[Source data]
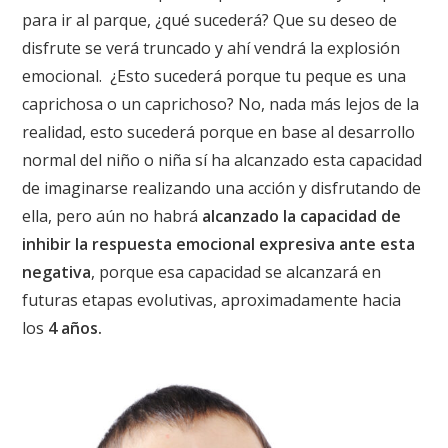
para ir al parque, ¿qué sucederá? Que su deseo de
disfrute se verá truncado y ahí vendrá la explosión
emocional.
¿Esto sucederá porque tu peque es una
caprichosa o un caprichoso? No, nada más lejos de la
realidad, esto sucederá porque en base al desarrollo
normal del niño o niña sí ha alcanzado esta capacidad
de imaginarse realizando una acción y disfrutando de
ella, pero aún no habrá
alcanzado la capacidad de
inhibir la respuesta emocional expresiva ante esta
negativa
, porque esa capacidad se alcanzará en
futuras etapas evolutivas, aproximadamente hacia
los
4 años.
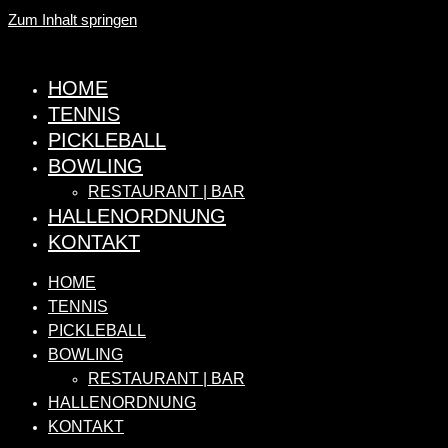
Zum Inhalt springen
HOME
TENNIS
PICKLEBALL
BOWLING
RESTAURANT | BAR
HALLENORDNUNG
KONTAKT
HOME
TENNIS
PICKLEBALL
BOWLING
RESTAURANT | BAR
HALLENORDNUNG
KONTAKT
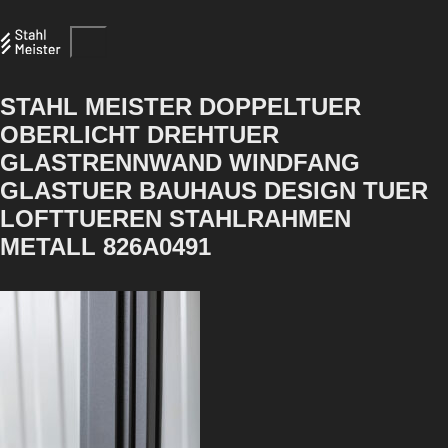
STAHL MEISTER DOPPELTUER
OBERLICHT DREHTUER
GLASTRENNWAND WINDFANG
GLASTUER BAUHAUS DESIGN TUER
LOFTTUEREN STAHLRAHMEN
METALL 826A0491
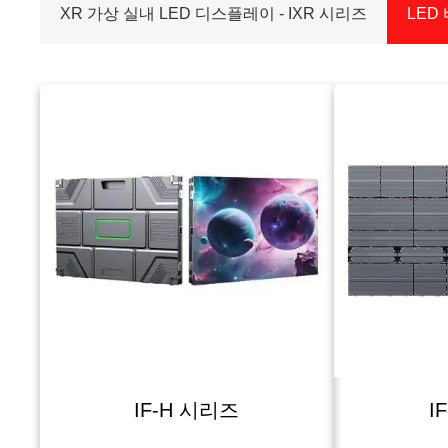
XR 가상 실내 LED 디스플레이 - IXR 시리즈
LED 
IF-H 시리즈
I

Required action - Please find every line in the records above that holds the word "capacidad" and copy it.

Answer below -
normal del niño o niña sí ha alcanzado esta capacidad
alcanzado la capacidad de
, porque esa capacidad se alcanzará en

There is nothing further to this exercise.